The World Economic Forum, an annual meeting in the reclusive mountains of Davos in Switzerland, is a swanky affair. An invite-only, black-tie, sipping-hundred-year-old-whiskey-while-tacking-down-billion-dollar-deals kind of swanky affair. It’s attended by prime ministers, bankers, business tycoons, and other movers and shakers of the global elite.
The only people who don’t attend, it seems, are women. Making up a maximum 17 percent of participants on any given year, their numbers have been paltry at best. That is, until now.
As the Guardian reports:
The forum’s “strategic partners”—a group of about 100 companies including Barclays, Goldman Sachs, and Deutsche Bank—have been told they must bring along at least one woman in every group of five senior executives sent to the high-profile event.
In short, the WEF is enacting a gender quota to avoid a perennial sausagefest.
Here’s Saadia Zahidi, head of the gender parity program:
The World Economic Forum annual meeting engages the highest levels of leadership from a variety of sectors, and participation figures are a reflection of the scarcity of women in this external pool.

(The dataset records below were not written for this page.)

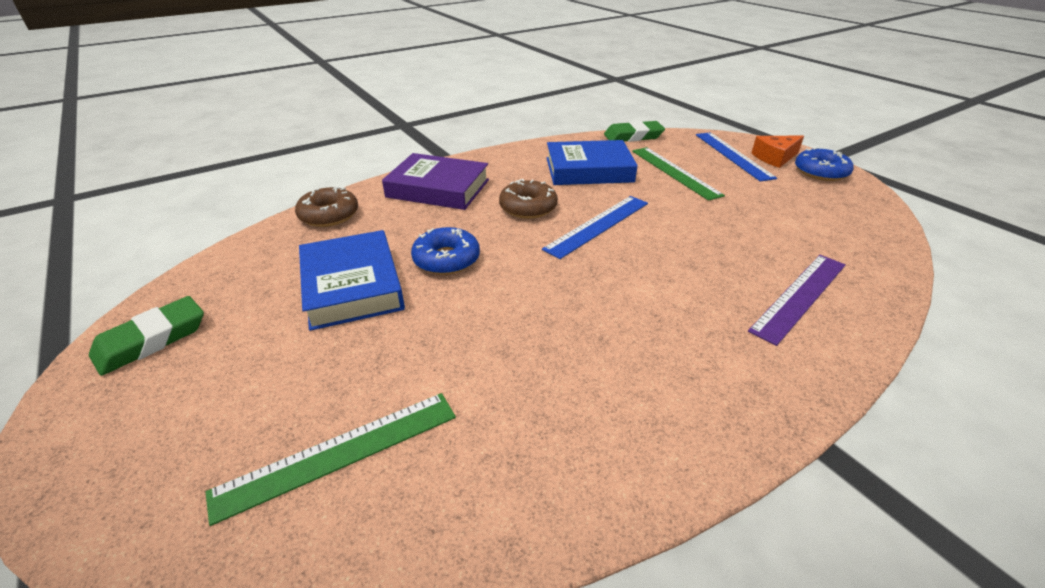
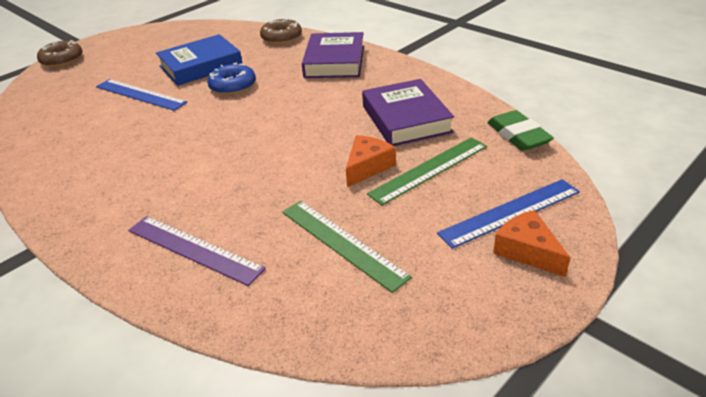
camera: 80 degrees right, 0 degrees up
green eraser [89,296,204,376] -> none
green ruler [206,393,456,526] -> green ruler moved to [282,201,412,293]
brown donut [499,179,558,219] -> brown donut moved to [37,40,83,67]
blue ruler [542,196,648,259] -> blue ruler moved to [96,79,187,111]
blue book [547,140,638,185] -> purple book [362,79,454,146]
blue donut [795,147,854,181] -> none
none -> orange cheese [346,135,396,187]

The reactions to this new policy have varied. While some argue that this is a genuine effort by the WEF to inject some much-needed diversity into its elite ranks, others assert that the gesture feels empty without women having earned the right.
Perhaps the most insightful criticism is the claim that the WEF is only addressing a symptom, not the systemic lack of women in the business world as a whole. As Chris from Ameriblog states:
So far, the numbers have been pathetic. But of course, so are the numbers in the ranks of the “strategic partners” who dominate the event. The banking industry was always macho and since the crisis, it now has even fewer women in management. Northern Europe takes the issue seriously, but outside of there, few countries (the U.S. included) have made progress.
What do you think, readers? Is this move by the WEF pandering, or is it a step in the right direction? Is it a step in the wrong direction with the right intentions? You tell us.